Months before the outbreak of the Civil War in 1861, New York City Mayor Fernando Wood proposed seceding from the state and creating the "Free City of Tri-Insula" to keep the lucrative cotton trade with the South alive.
A little over a hundred years later in 1969, writers Norman Mailer and Jimmy Breslin ran for mayor and council speaker on a statehood campaign.
And now Queens Councilman Peter Vallone Jr. says he is "deadly serious" about having the Big Apple secede from the Empire State.
He first introduced the secession bill in 2003 and reintroduced the long-shot legislation last week.
"The only reason we are in bad financial condition is because of Albany," he said, citing the $3.5 billion in taxes the city pays to Albany but isn't returned in funding. "We just want our own money back."
Vallone, an ambitious politicians and son of the former council speaker Peter Vallone, wants a citywide referendum to create a commission to study secession and the creation of a "Greater New York."
Personally, he likes the idea of calling the new state -- which would be the 10th largest in the union -- Gotham or just New York.
But to ever get there, secession would need approval voters, the Legislature, the governor, Congress and then the president.
"It's a waste of time and money," says former mayor Ed Koch. "The city doesn't have the right to secede nor should it, in my judgment."
Vallone, however, says he expects wide support for his bill in the council -- especially as anger rises over Albany's failure to comply with a court order calling for more state funding of New York City schools.
Christine Quinn, the speaker of the council, did not return calls for comment.
A spokesman for Mayor Bloomberg shot down the idea.
Everyday New Yorkers, however, were open to secession.
"I like the idea, it's great.

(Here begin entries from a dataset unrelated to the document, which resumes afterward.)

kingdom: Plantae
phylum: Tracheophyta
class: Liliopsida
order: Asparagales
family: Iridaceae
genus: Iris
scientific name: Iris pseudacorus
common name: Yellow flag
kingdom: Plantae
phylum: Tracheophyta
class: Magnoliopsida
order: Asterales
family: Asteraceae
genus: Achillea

We generate the bulk of the state's income, but when it comes to making decisions we have to depend on Albany ... The politicians in Albany don't know what it's like to live here," said David Gonzales, 48, a human resources consultant.

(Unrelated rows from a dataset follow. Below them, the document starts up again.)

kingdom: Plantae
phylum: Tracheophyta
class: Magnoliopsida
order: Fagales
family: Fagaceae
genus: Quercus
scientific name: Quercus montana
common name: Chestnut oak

Likewise, political observers say the merits of secession are worth debating.
The secession bill is a "good way to call attention to the issue of discrimination against the city in state programs," said Prof. Doug Muzzio, a political science professor at Baruch College.
For instance, New York City has 84% of the state's mass transit riders but only receives 61% of the state's mass transit funds.
"It does make a point that there is a continual struggle between New York City and upstate regions," said Alan Chartock, publisher of the Legislative Gazette.
He quickly added, "Everyone knows it ain't ever going to happen. ... [Vallone] does it because he knows he is going to get his puss in the paper."